Ia mencontohkan hasil sidak di PT Victory Apparel Semarang, PT Samun Busana Indonesia Jepara, dan terbaru PT 66 Cimahi. “Jangan dibayar 0,5 kali. Ini saya tolak keras sebagai Penasihat Khusus Presiden. Negara harus hadir. Pesangon sekurang-kurangnya 1 kali,” katanya.
Selain pesangon, buruh ter-PHK juga berhak Uang Penghargaan Masa Kerja, Uang Penggantian Hak 15%, dan JKP 60% dari gaji selama 6 bulan. Dirut BPJS Ketenagakerjaan disebut telah sepakat membayar JKP.
Penyebab PHK di garmen, menurutnya, bukan karena daya beli domestik, tapi karena menurunnya daya beli global akibat perang Rusia-Ukraina dan konflik Timur Tengah yang membuat harga BBM dan gas industri naik.
Tuntutan keempat adalah pengesahan RUU Ketenagakerjaan baru. Perintah MK No. 168/2024 memberi waktu 2 tahun sejak putusan, jatuh tempo Oktober 2026. Said Iqbal mengusulkan agar pembahasan tidak dipaksakan 3 bulan. Ia setuju dengan pendapat Hakim MK Eni Nurbaningsih tentang inkasu, yaitu berlakunya kembali UU No. 13 Tahun 2003 ditambah pasal-pasal bagus di UU Cipta Kerja Klaster Ketenagakerjaan yang tidak dibatalkan MK, seperti JKP dan pesangon untuk pekerja kontrak.
Pemerintah Diminta Selesaikan di Bulan September Menjawab pertanyaan koran perdjoeangan, Said Iqbal mengatakan 3 dari 4 tuntutan bisa selesai September 2026. Revisi Permenaker dan aturan pesangon 1 kali cukup dengan Permenaker baru. Pajak JHT 0% tinggal keputusan Menkeu. Sedangkan RUU Ketenagakerjaan butuh waktu lebih panjang, minimal 1 tahun agar tidak terburu-buru.

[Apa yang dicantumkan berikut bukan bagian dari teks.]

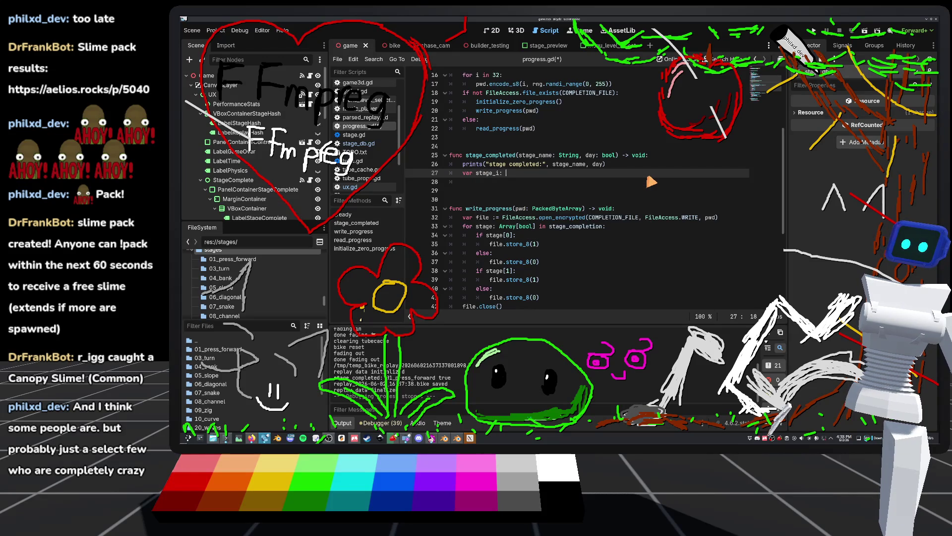
{"action": "type", "text": "t = St"}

Terkait data BPS pertumbuhan ekonomi kuartal 2 tahun 2026 sebesar 5,29% namun penyerapan tenaga kerja manufaktur hanya 9 ribu, Said Iqbal menyebut ini karena investasi belum banyak masuk ke sektor padat karya. Ia mendorong reindustrialisasi dan deregulasi agar iklim investasi ramah dan mampu menyerap tenaga kerja.
“Prinsip Presiden Prabowo: lindungi yang lemah. Buruh PHK usia 40-50 tahun kalau pesangonnya kecil bagaimana bertahan hidup,” pungkasnya.
Sebagai Penasihat Khusus Presiden, Said Iqbal mengaku telah menyampaikan langsung 4 isu ini kepada Mensesneg, Wakil Ketua DPR RI Sufmi Dasco Ahmad, dan Menaker. KSPI juga menginstruksikan jejaring di 38 provinsi dan 493 kabupaten/kota untuk mengawal pembayaran hak-hak buruh yang terkena PHK.